2. Un comportement parodique

La Bête apparaît dans un cortège, et sa présence bénéficie ainsi d’une certaine solennité, d’ordre social et religieux : elle “ ferme la marche du gracieux troupeau ”, dispose d’une “ parure ” et agit “ dévotement ”. Cette attitude est cependant constamment remise en cause par des éléments dépréciatifs. Si “ dévotement ” renvoie à la piété, il peut signifier également la bigoterie. De plus, la Bête est comparée à un “ cyclope bouffe ” et se voit décorée de “ quolibets ”, caractéristiques dévalorisantes. En effet, si l’adjectif bouffe renvoie au genre lyrique léger qui est en accord avec l’image de la procession de ce troupeau qualifié de “ gracieux ”, il est synonyme de bouffon au sens neutre de ce qui est plaisant et comique ; mais dans un emploi péjoratif, il marque le grotesque, le comique ridicule.

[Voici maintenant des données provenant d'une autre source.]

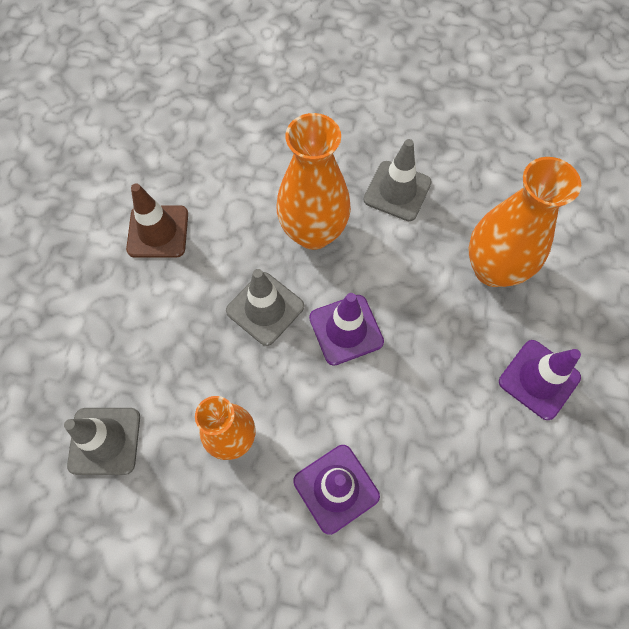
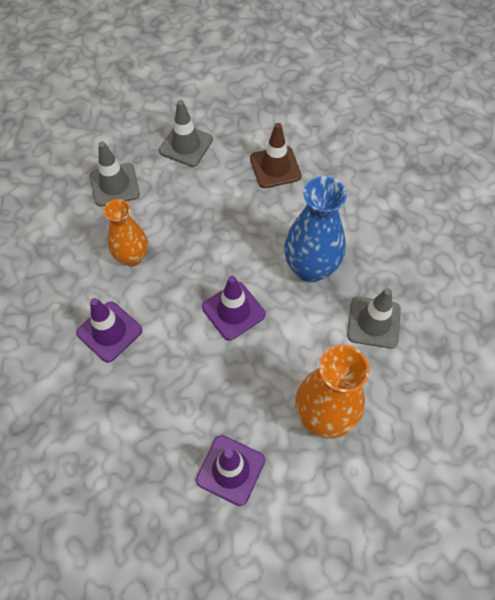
camera: 75 degrees right, 5 degrees down
grey traffic cone [226,269,304,346] -> grey traffic cone moved to [159,100,213,167]
orange vase [277,113,351,250] -> blue vase [284,176,347,283]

Quant aux quolibets, ils désignent généralement des propos triviaux, railleurs et, selon le Littré, le mot est aussi un “ terme de musique ” qui “ se disait des morceaux d’un caractère comique et trivial ” et “ se dit aujourd’hui d’un centon musical ”. Le personnage appartient donc à une fantaisie toute carnavalesque. La procession est en définitive un rituel parodié, perdant par là même sa charge sacrée et décourageant tout respect : cette piété de carnaval suscite la pitié, car le spectacle de la dérision laisse place à celui de la déchéance physique.